There is a new kind of work out there, one that is flexible, remote and in a fast-growing industry. Unfortunately, it also tends to be poorly paid, unsteady, and shrouded in so much secrecy you would think it is international spycraft. It is annotating, a task in which humans label or tag data contained in text, images, and audio files so that AI algorithms can train on it.
As to the number of people doing this work globally, the Verge article notes that “A recent Google Research paper gave an order-of-magnitude figure of ‘millions’ with the potential to become ‘billions.'” These workers categorize the emotions being expressed by people in videos, label offensive social media content, judge how sexy different advertisements are, and even identify images of corn so that automated tractors can learn to harvest it. In many cases, the wages are as little as $1.20 an hour, though workers in the U.S. and those with needed expertise can earn significantly more.
For all the context these workers create for AI, little is provided to the annotators themselves. In one example from the article, a man in Kenya spent his time tagging different body parts (elbows, knees, etc.) in photos of crowds, without knowing what the larger purpose was. Workers are also commonly restricted from talking about what little they do know about their jobs, presumably out of fear that trade secrets could become public knowledge.
As with data storage, AI algorithms require incredibly massive amounts of training data. That may not be a problem when a company is paying its annotators bottom-rung wages. But what will happen as AI tools become more sophisticated and need more expertly annotated training data? It is one thing to know the difference between an ear of corn and a stick, quite another to distinguish between, say, a law which does or does not conform to the U.S. constitution. For this reason, my sense is that AI Training may begin to run into cost effectiveness obstacles very soon.

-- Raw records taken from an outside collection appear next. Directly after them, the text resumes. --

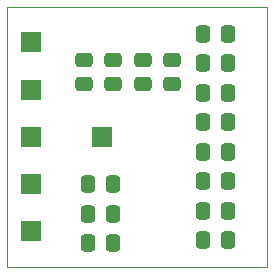
<source format=gts>
G04 #@! TF.GenerationSoftware,KiCad,Pcbnew,(7.0.0)*
G04 #@! TF.CreationDate,2023-03-10T18:23:16+01:00*
G04 #@! TF.ProjectId,CapacitorBox0805,43617061-6369-4746-9f72-426f78303830,rev?*
G04 #@! TF.SameCoordinates,Original*
G04 #@! TF.FileFunction,Soldermask,Top*
G04 #@! TF.FilePolarity,Negative*
%FSLAX46Y46*%
G04 Gerber Fmt 4.6, Leading zero omitted, Abs format (unit mm)*
G04 Created by KiCad (PCBNEW (7.0.0)) date 2023-03-10 18:23:16*
%MOMM*%
%LPD*%
G01*
G04 APERTURE LIST*
G04 Aperture macros list*
%AMRoundRect*
0 Rectangle with rounded corners*
0 $1 Rounding radius*
0 $2 $3 $4 $5 $6 $7 $8 $9 X,Y pos of 4 corners*
0 Add a 4 corners polygon primitive as box body*
4,1,4,$2,$3,$4,$5,$6,$7,$8,$9,$2,$3,0*
0 Add four circle primitives for the rounded corners*
1,1,$1+$1,$2,$3*
1,1,$1+$1,$4,$5*
1,1,$1+$1,$6,$7*
1,1,$1+$1,$8,$9*
0 Add four rect primitives between the rounded corners*
20,1,$1+$1,$2,$3,$4,$5,0*
20,1,$1+$1,$4,$5,$6,$7,0*
20,1,$1+$1,$6,$7,$8,$9,0*
20,1,$1+$1,$8,$9,$2,$3,0*%
G04 Aperture macros list end*
%ADD10RoundRect,0.250000X-0.337500X-0.475000X0.337500X-0.475000X0.337500X0.475000X-0.337500X0.475000X0*%
%ADD11RoundRect,0.250000X-0.475000X0.337500X-0.475000X-0.337500X0.475000X-0.337500X0.475000X0.337500X0*%
%ADD12R,1.700000X1.700000*%
G04 #@! TA.AperFunction,Profile*
%ADD13C,0.100000*%
G04 #@! TD*
G04 APERTURE END LIST*
D10*
X117625000Y-119750000D03*
X119700000Y-119750000D03*
X117625000Y-117250000D03*
X119700000Y-117250000D03*
D11*
X110000000Y-104462500D03*
X110000000Y-106537500D03*
D12*
X102999999Y-114999999D03*
X102999999Y-118999999D03*
D11*
X112500000Y-104462500D03*
X112500000Y-106537500D03*
X107500000Y-104462500D03*
X107500000Y-106537500D03*
D12*
X102999999Y-102999999D03*
X108999999Y-110999999D03*
D10*
X107862500Y-117500000D03*
X109937500Y-117500000D03*
D11*
X115000000Y-104462500D03*
X115000000Y-106537500D03*
D10*
X117625000Y-114750000D03*
X119700000Y-114750000D03*
X117625000Y-104750000D03*
X119700000Y-104750000D03*
D12*
X102999999Y-110999999D03*
D10*
X117625000Y-107250000D03*
X119700000Y-107250000D03*
X117625000Y-102250000D03*
X119700000Y-102250000D03*
X117625000Y-112250000D03*
X119700000Y-112250000D03*
X107862500Y-115000000D03*
X109937500Y-115000000D03*
D12*
X102999999Y-106999999D03*
D10*
X117625000Y-109750000D03*
X119700000Y-109750000D03*
X107862500Y-120000000D03*
X109937500Y-120000000D03*
D13*
X101000000Y-100000000D02*
X123000000Y-100000000D01*
X123000000Y-100000000D02*
X123000000Y-122000000D01*
X123000000Y-122000000D02*
X101000000Y-122000000D01*
X101000000Y-100000000D02*
X101000000Y-122000000D01*
M02*

</source>
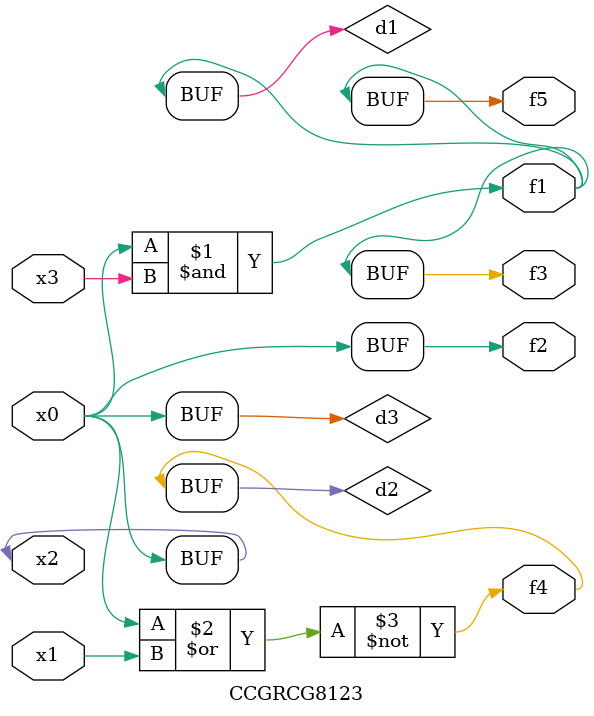
<source format=v>
module CCGRCG8123(
	input x0, x1, x2, x3,
	output f1, f2, f3, f4, f5
);

	wire d1, d2, d3;

	and (d1, x2, x3);
	nor (d2, x0, x1);
	buf (d3, x0, x2);
	assign f1 = d1;
	assign f2 = d3;
	assign f3 = d1;
	assign f4 = d2;
	assign f5 = d1;
endmodule

</source>
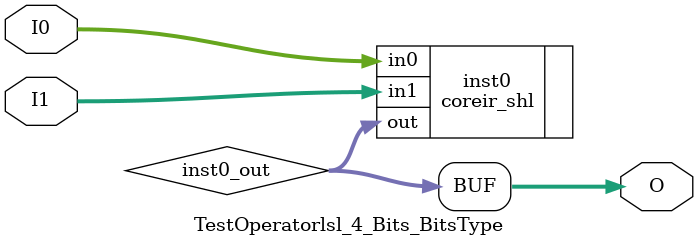
<source format=v>
module TestOperatorlsl_4_Bits_BitsType (input [3:0] I0, input [3:0] I1, output [3:0] O);
wire [3:0] inst0_out;
coreir_shl inst0 (.in0(I0), .in1(I1), .out(inst0_out));
assign O = inst0_out;
endmodule


</source>
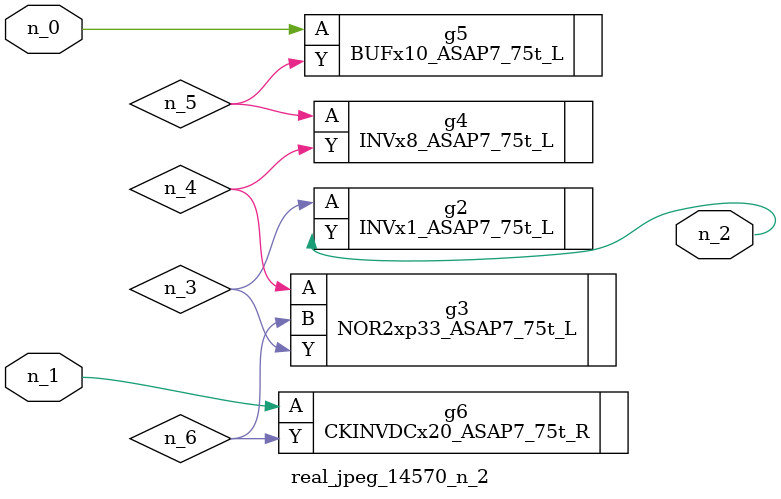
<source format=v>
module real_jpeg_14570_n_2 (n_1, n_0, n_2);

input n_1;
input n_0;

output n_2;

wire n_5;
wire n_4;
wire n_6;
wire n_3;

BUFx10_ASAP7_75t_L g5 ( 
.A(n_0),
.Y(n_5)
);

CKINVDCx20_ASAP7_75t_R g6 ( 
.A(n_1),
.Y(n_6)
);

INVx1_ASAP7_75t_L g2 ( 
.A(n_3),
.Y(n_2)
);

NOR2xp33_ASAP7_75t_L g3 ( 
.A(n_4),
.B(n_6),
.Y(n_3)
);

INVx8_ASAP7_75t_L g4 ( 
.A(n_5),
.Y(n_4)
);


endmodule
</source>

For now, annotating remains a new, far-flung kind of assembly line work, one in which the thoughts of millions of taskers are aggregated to distill economic value. So far, the value has been considerable. Alexandr Wang, the founder and CEO of Scale AI—a major supplier of AI training and annotation data—has become the youngest self-made billionaire in history. Looking forward, it is hard to say where the industry goes from here. The next five years should tell us a lot.